(RECORDS TO USE)

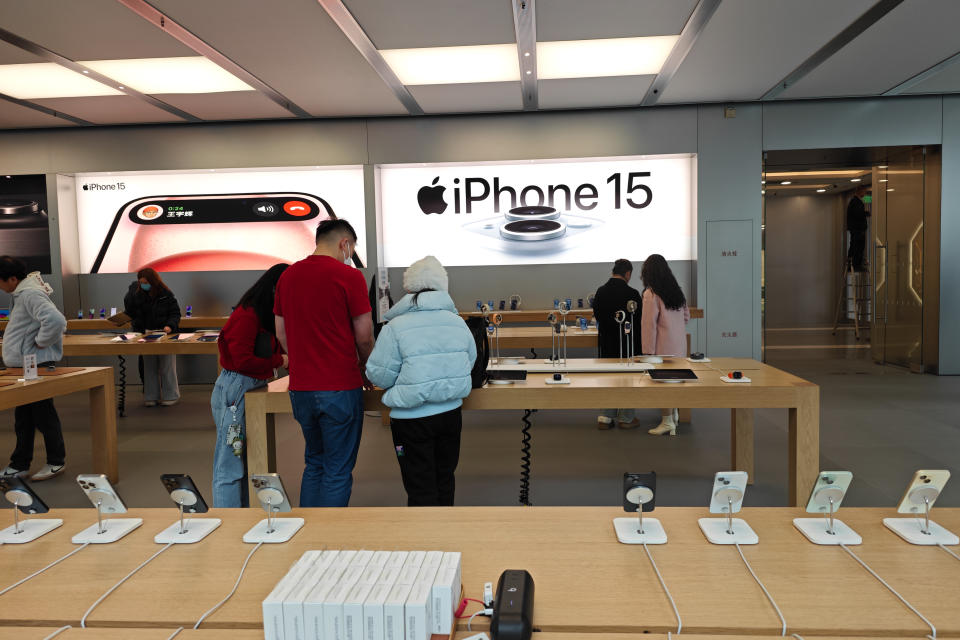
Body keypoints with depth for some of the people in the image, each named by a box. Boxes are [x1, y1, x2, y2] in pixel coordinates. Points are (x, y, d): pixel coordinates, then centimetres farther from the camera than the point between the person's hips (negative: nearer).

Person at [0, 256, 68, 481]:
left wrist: (40, 342, -22)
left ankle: (56, 462, 15)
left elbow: (55, 320, -36)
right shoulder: (23, 292, 12)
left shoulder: (30, 294, -20)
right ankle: (19, 465, 26)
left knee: (43, 413, 2)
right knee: (23, 416, 16)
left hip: (37, 365, -10)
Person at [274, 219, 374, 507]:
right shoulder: (349, 276, -10)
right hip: (339, 388, -6)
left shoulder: (288, 276, 9)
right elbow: (364, 337, -7)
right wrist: (366, 371, 10)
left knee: (314, 464, 20)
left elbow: (281, 334, 12)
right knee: (338, 471, 4)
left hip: (300, 389, 6)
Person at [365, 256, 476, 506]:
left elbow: (379, 375, -11)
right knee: (444, 479, 22)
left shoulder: (396, 326, -13)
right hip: (451, 412, 5)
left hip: (412, 418, -5)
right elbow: (470, 362, 9)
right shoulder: (457, 321, 1)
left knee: (420, 488, 6)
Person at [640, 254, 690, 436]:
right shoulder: (677, 291, 9)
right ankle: (674, 415, 27)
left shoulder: (651, 294, -13)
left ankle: (667, 422, 6)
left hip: (663, 346, -7)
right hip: (679, 345, 7)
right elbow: (686, 317, 17)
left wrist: (648, 350, -12)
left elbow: (649, 324, -15)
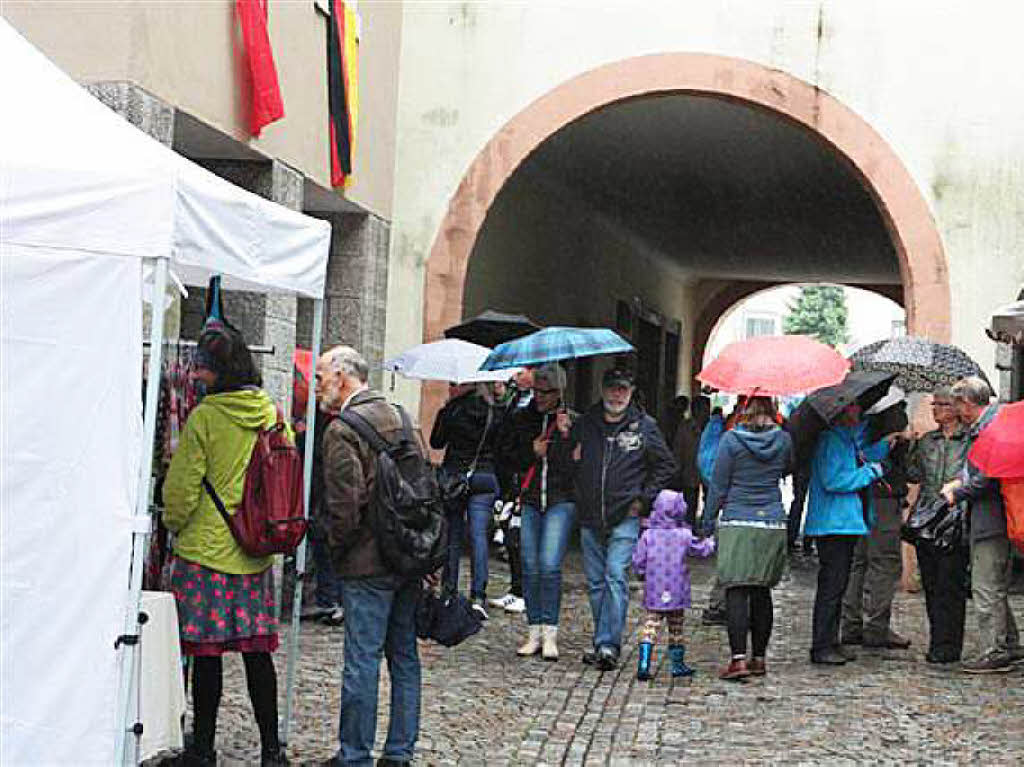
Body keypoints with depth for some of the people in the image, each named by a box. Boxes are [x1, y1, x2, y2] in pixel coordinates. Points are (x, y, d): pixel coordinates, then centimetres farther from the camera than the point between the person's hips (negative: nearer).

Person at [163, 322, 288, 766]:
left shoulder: (204, 417, -12)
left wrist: (175, 526, 9)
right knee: (257, 651, 10)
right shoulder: (272, 414, 5)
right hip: (257, 555, 5)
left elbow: (181, 488, -10)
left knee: (206, 653, 3)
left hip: (205, 551, -5)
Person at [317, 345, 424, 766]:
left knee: (362, 660, -1)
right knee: (404, 656, 12)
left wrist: (337, 546, -1)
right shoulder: (401, 418, 12)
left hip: (367, 562, -8)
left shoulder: (341, 431, -11)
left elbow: (345, 503, -17)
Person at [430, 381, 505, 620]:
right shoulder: (497, 413, -2)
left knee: (453, 536, 9)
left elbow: (436, 442, 5)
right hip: (485, 478, 1)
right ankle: (478, 596, -8)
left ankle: (449, 592, 14)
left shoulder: (451, 411, -5)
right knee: (480, 536, -1)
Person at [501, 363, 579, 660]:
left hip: (561, 501, -3)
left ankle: (550, 634, -5)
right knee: (530, 567, 1)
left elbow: (575, 465, -3)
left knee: (550, 565, -12)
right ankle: (534, 632, 10)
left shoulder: (572, 420, 3)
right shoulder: (521, 418, 11)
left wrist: (565, 435, -15)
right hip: (530, 501, 3)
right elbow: (508, 457, 11)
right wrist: (532, 451, -4)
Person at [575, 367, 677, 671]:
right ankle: (604, 642, 18)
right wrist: (579, 498, 6)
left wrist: (644, 499, 2)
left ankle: (608, 643, -17)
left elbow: (666, 465, 8)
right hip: (590, 518, 3)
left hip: (625, 517, -3)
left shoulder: (644, 426, 1)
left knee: (615, 575, -15)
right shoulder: (584, 424, 6)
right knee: (595, 582, 8)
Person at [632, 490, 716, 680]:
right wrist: (712, 541, 30)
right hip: (677, 593, 0)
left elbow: (637, 562, -3)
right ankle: (678, 665, 22)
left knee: (650, 626, 0)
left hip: (654, 593, 0)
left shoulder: (648, 535, -5)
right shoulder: (685, 536, -6)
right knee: (676, 628, 13)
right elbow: (702, 549, 10)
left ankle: (644, 664, -13)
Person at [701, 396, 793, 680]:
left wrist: (708, 522, 5)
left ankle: (738, 658, -14)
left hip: (737, 524, -4)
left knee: (736, 592, -5)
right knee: (763, 592, 12)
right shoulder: (783, 439, 2)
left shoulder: (731, 439, -8)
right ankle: (759, 657, 16)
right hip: (773, 524, 4)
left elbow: (718, 486, -4)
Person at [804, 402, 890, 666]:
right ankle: (821, 647, -4)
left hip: (847, 523, 10)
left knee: (838, 584, 13)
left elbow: (866, 456, 26)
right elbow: (832, 480, -21)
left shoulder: (850, 438, 15)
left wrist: (888, 443, 11)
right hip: (832, 524, -10)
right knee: (831, 584, -8)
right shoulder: (830, 439, -14)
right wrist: (870, 472, -12)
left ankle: (831, 642, 20)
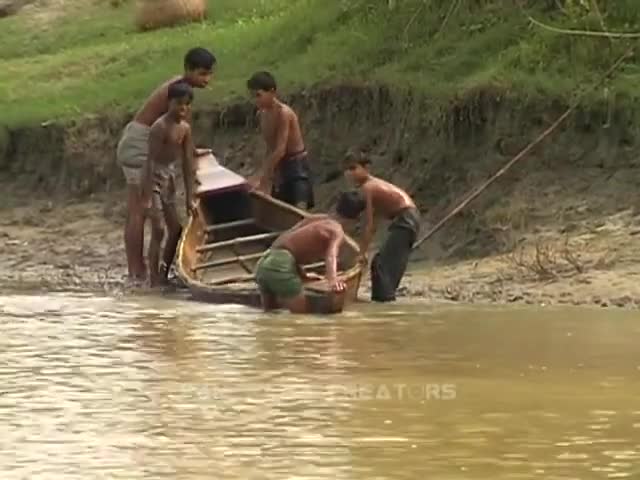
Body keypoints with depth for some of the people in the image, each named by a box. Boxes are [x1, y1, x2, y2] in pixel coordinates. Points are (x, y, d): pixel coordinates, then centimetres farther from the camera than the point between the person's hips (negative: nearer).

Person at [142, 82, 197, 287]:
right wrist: (147, 196, -28)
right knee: (158, 229, -13)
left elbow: (187, 164, 6)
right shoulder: (160, 127, -20)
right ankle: (155, 282, -11)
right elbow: (150, 161, -24)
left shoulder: (185, 128, 3)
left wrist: (189, 198, 6)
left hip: (169, 177, 8)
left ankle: (163, 276, 19)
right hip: (154, 177, -8)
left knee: (176, 229, 9)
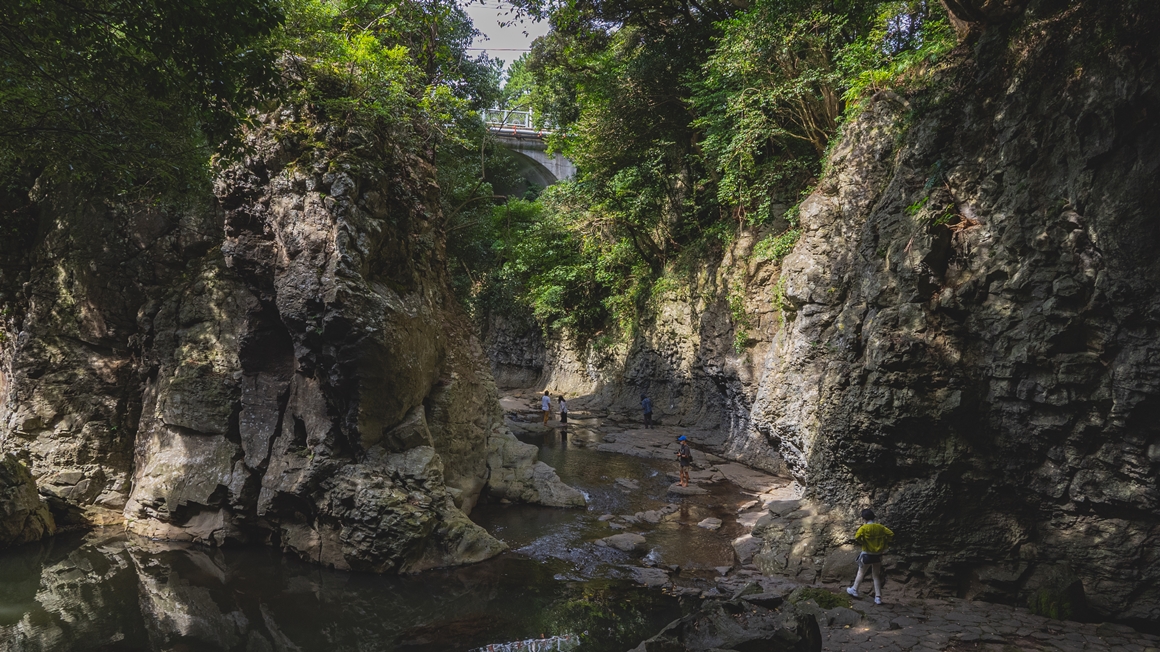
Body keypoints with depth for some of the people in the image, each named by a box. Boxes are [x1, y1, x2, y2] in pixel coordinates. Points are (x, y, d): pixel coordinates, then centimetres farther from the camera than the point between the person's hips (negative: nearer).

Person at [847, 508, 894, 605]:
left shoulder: (864, 528, -15)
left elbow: (857, 537, -27)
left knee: (861, 572, 17)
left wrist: (862, 542, -6)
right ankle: (878, 597, 9)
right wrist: (885, 544, 7)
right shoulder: (880, 527, -3)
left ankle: (854, 590, 27)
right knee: (876, 576, 12)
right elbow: (891, 535, -4)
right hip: (878, 556, 4)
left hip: (867, 555, -3)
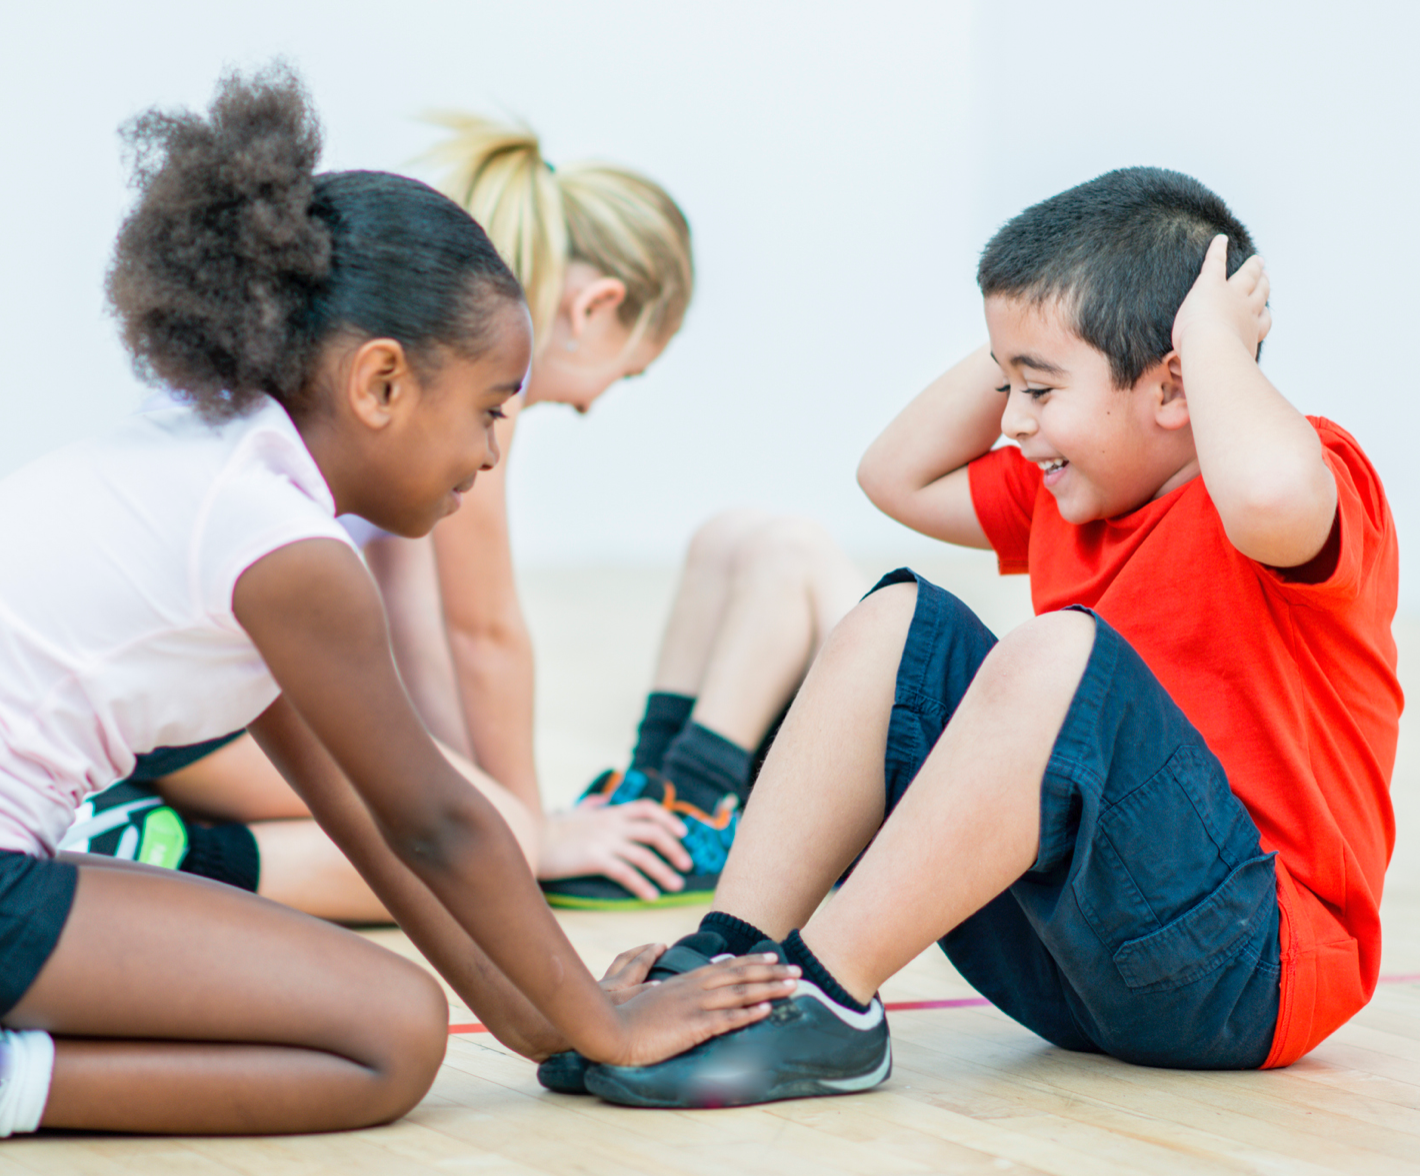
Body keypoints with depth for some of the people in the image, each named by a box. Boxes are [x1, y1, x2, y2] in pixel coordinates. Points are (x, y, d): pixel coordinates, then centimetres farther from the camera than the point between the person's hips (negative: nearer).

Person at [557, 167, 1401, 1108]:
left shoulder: (1319, 476, -13)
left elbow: (1267, 495, -39)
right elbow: (900, 475, 25)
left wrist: (1211, 335, -22)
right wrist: (1023, 345, 14)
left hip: (1249, 973, -9)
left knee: (1059, 654, -30)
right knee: (901, 622, 3)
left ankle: (824, 1003, -26)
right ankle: (729, 957, -11)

(End RECORDS TO USE)

-- WHAT TO WORK ON --
Can you express every line of the entries above as a Markdown table with the columns Row and Line, numbering each row and skipping blank lines? Leave the pictures out of your answer.

-- ANSWER TO THIS TASK --
| Row | Line |
|---|---|
| 1 | Body keypoints with depth for some of the people in the image, each named by a box. Boxes are [x1, y1, x2, y2] in pixel coordinates. Points are (x, y, d): pixel coordinates, then centimetres farther from the camera than the point between the person's hips (negative: nearer). |
| 2 | Person at [0, 256, 68, 481]: |
| 3 | left wrist: (40, 342, -22) |
| 4 | left ankle: (56, 462, 15) |
| 5 | left elbow: (55, 320, -36) |
| 6 | right shoulder: (23, 292, 12) |
| 7 | left shoulder: (30, 294, -20) |
| 8 | right ankle: (19, 465, 26) |
| 9 | left knee: (43, 413, 2) |
| 10 | right knee: (23, 416, 16) |
| 11 | left hip: (37, 365, -10) |
| 12 | Person at [274, 219, 374, 507]: |
| 13 | right shoulder: (349, 276, -10) |
| 14 | right hip: (339, 388, -6) |
| 15 | left shoulder: (288, 276, 9) |
| 16 | right elbow: (364, 337, -7) |
| 17 | right wrist: (366, 371, 10) |
| 18 | left knee: (314, 464, 20) |
| 19 | left elbow: (281, 334, 12) |
| 20 | right knee: (338, 471, 4) |
| 21 | left hip: (300, 389, 6) |
| 22 | Person at [365, 256, 476, 506]: |
| 23 | left elbow: (379, 375, -11) |
| 24 | right knee: (444, 479, 22) |
| 25 | left shoulder: (396, 326, -13) |
| 26 | right hip: (451, 412, 5) |
| 27 | left hip: (412, 418, -5) |
| 28 | right elbow: (470, 362, 9) |
| 29 | right shoulder: (457, 321, 1) |
| 30 | left knee: (420, 488, 6) |
| 31 | Person at [640, 254, 690, 436]: |
| 32 | right shoulder: (677, 291, 9) |
| 33 | right ankle: (674, 415, 27) |
| 34 | left shoulder: (651, 294, -13) |
| 35 | left ankle: (667, 422, 6) |
| 36 | left hip: (663, 346, -7) |
| 37 | right hip: (679, 345, 7) |
| 38 | right elbow: (686, 317, 17) |
| 39 | left wrist: (648, 350, -12) |
| 40 | left elbow: (649, 324, -15) |
| 41 | Body keypoints with depth for some of the people in the image, each named by a box. Boxes are [x1, y1, x2, y2] in pixel coordinates. Points are (x, y, d): pixel coordinates, then centimetres farther from the camera than the point between the person's hips (negative: nearer). |
| 42 | Person at [163, 322, 288, 766]: |
| 43 | left shoulder: (204, 417, -12) |
| 44 | left wrist: (175, 526, 9) |
| 45 | right knee: (257, 651, 10) |
| 46 | right shoulder: (272, 414, 5) |
| 47 | right hip: (257, 555, 5) |
| 48 | left elbow: (181, 488, -10) |
| 49 | left knee: (206, 653, 3) |
| 50 | left hip: (205, 551, -5) |
| 51 | Person at [317, 345, 424, 766]: |
| 52 | left knee: (362, 660, -1) |
| 53 | right knee: (404, 656, 12) |
| 54 | left wrist: (337, 546, -1) |
| 55 | right shoulder: (401, 418, 12) |
| 56 | left hip: (367, 562, -8) |
| 57 | left shoulder: (341, 431, -11) |
| 58 | left elbow: (345, 503, -17) |
| 59 | Person at [430, 381, 505, 620]: |
| 60 | right shoulder: (497, 413, -2) |
| 61 | left knee: (453, 536, 9) |
| 62 | left elbow: (436, 442, 5) |
| 63 | right hip: (485, 478, 1) |
| 64 | right ankle: (478, 596, -8) |
| 65 | left ankle: (449, 592, 14) |
| 66 | left shoulder: (451, 411, -5) |
| 67 | right knee: (480, 536, -1) |
| 68 | Person at [501, 363, 579, 660]: |
| 69 | left hip: (561, 501, -3) |
| 70 | left ankle: (550, 634, -5) |
| 71 | right knee: (530, 567, 1) |
| 72 | left elbow: (575, 465, -3) |
| 73 | left knee: (550, 565, -12) |
| 74 | right ankle: (534, 632, 10) |
| 75 | left shoulder: (572, 420, 3) |
| 76 | right shoulder: (521, 418, 11) |
| 77 | left wrist: (565, 435, -15) |
| 78 | right hip: (530, 501, 3) |
| 79 | right elbow: (508, 457, 11) |
| 80 | right wrist: (532, 451, -4) |
| 81 | Person at [575, 367, 677, 671]: |
| 82 | right ankle: (604, 642, 18) |
| 83 | right wrist: (579, 498, 6) |
| 84 | left wrist: (644, 499, 2) |
| 85 | left ankle: (608, 643, -17) |
| 86 | left elbow: (666, 465, 8) |
| 87 | right hip: (590, 518, 3) |
| 88 | left hip: (625, 517, -3) |
| 89 | left shoulder: (644, 426, 1) |
| 90 | left knee: (615, 575, -15) |
| 91 | right shoulder: (584, 424, 6) |
| 92 | right knee: (595, 582, 8) |
| 93 | Person at [632, 490, 716, 680]: |
| 94 | right wrist: (712, 541, 30) |
| 95 | right hip: (677, 593, 0) |
| 96 | left elbow: (637, 562, -3) |
| 97 | right ankle: (678, 665, 22) |
| 98 | left knee: (650, 626, 0) |
| 99 | left hip: (654, 593, 0) |
| 100 | left shoulder: (648, 535, -5) |
| 101 | right shoulder: (685, 536, -6) |
| 102 | right knee: (676, 628, 13) |
| 103 | right elbow: (702, 549, 10) |
| 104 | left ankle: (644, 664, -13) |
| 105 | Person at [701, 396, 793, 680]: |
| 106 | left wrist: (708, 522, 5) |
| 107 | left ankle: (738, 658, -14) |
| 108 | left hip: (737, 524, -4) |
| 109 | left knee: (736, 592, -5) |
| 110 | right knee: (763, 592, 12) |
| 111 | right shoulder: (783, 439, 2) |
| 112 | left shoulder: (731, 439, -8) |
| 113 | right ankle: (759, 657, 16) |
| 114 | right hip: (773, 524, 4) |
| 115 | left elbow: (718, 486, -4) |
| 116 | Person at [804, 402, 890, 666]: |
| 117 | right ankle: (821, 647, -4) |
| 118 | left hip: (847, 523, 10) |
| 119 | left knee: (838, 584, 13) |
| 120 | left elbow: (866, 456, 26) |
| 121 | right elbow: (832, 480, -21) |
| 122 | left shoulder: (850, 438, 15) |
| 123 | left wrist: (888, 443, 11) |
| 124 | right hip: (832, 524, -10) |
| 125 | right knee: (831, 584, -8) |
| 126 | right shoulder: (830, 439, -14) |
| 127 | right wrist: (870, 472, -12) |
| 128 | left ankle: (831, 642, 20) |
| 129 | Body keypoints with depth for some of the people in the image, each named by a box. Boxes are [x1, y1, x2, y2] in pixel coordinates. Points are (x, y, d): pixel coordinates, then centimetres farther from the camera than the point between the person's hips (negative: nearer). |
| 130 | Person at [142, 82, 197, 287]: |
| 131 | right wrist: (147, 196, -28) |
| 132 | right knee: (158, 229, -13) |
| 133 | left elbow: (187, 164, 6) |
| 134 | right shoulder: (160, 127, -20) |
| 135 | right ankle: (155, 282, -11) |
| 136 | right elbow: (150, 161, -24) |
| 137 | left shoulder: (185, 128, 3) |
| 138 | left wrist: (189, 198, 6) |
| 139 | left hip: (169, 177, 8) |
| 140 | left ankle: (163, 276, 19) |
| 141 | right hip: (154, 177, -8) |
| 142 | left knee: (176, 229, 9) |
| 143 | Body keypoints with depth for some of the people in the image, each named by a box. Boxes are [x1, y1, x2, y2] in pixel coordinates. Points are (x, y, d): pixel coordinates, then centimetres farther from the camera than the point between the person's hips (negative: nearer). |
| 144 | Person at [847, 508, 894, 605]: |
| 145 | left shoulder: (864, 528, -15) |
| 146 | left elbow: (857, 537, -27) |
| 147 | left knee: (861, 572, 17) |
| 148 | left wrist: (862, 542, -6) |
| 149 | right ankle: (878, 597, 9) |
| 150 | right wrist: (885, 544, 7) |
| 151 | right shoulder: (880, 527, -3) |
| 152 | left ankle: (854, 590, 27) |
| 153 | right knee: (876, 576, 12) |
| 154 | right elbow: (891, 535, -4) |
| 155 | right hip: (878, 556, 4) |
| 156 | left hip: (867, 555, -3) |
| 157 | Body keypoints with depth for some of the people in the image, each named by a box. Boxes are [x1, y1, x2, y2] in pixel coordinates. Points are (x, y, d): pixel coordinates, then centimetres farther from the camera than the point between the person's hips (negative: nearer). |
| 158 | Person at [557, 167, 1401, 1108]: |
| 159 | left shoulder: (1319, 476, -13) |
| 160 | left elbow: (1267, 495, -39) |
| 161 | right elbow: (900, 475, 25) |
| 162 | left wrist: (1211, 335, -22) |
| 163 | right wrist: (1023, 345, 14) |
| 164 | left hip: (1249, 973, -9) |
| 165 | left knee: (1059, 654, -30) |
| 166 | right knee: (901, 622, 3) |
| 167 | left ankle: (824, 1003, -26) |
| 168 | right ankle: (729, 957, -11) |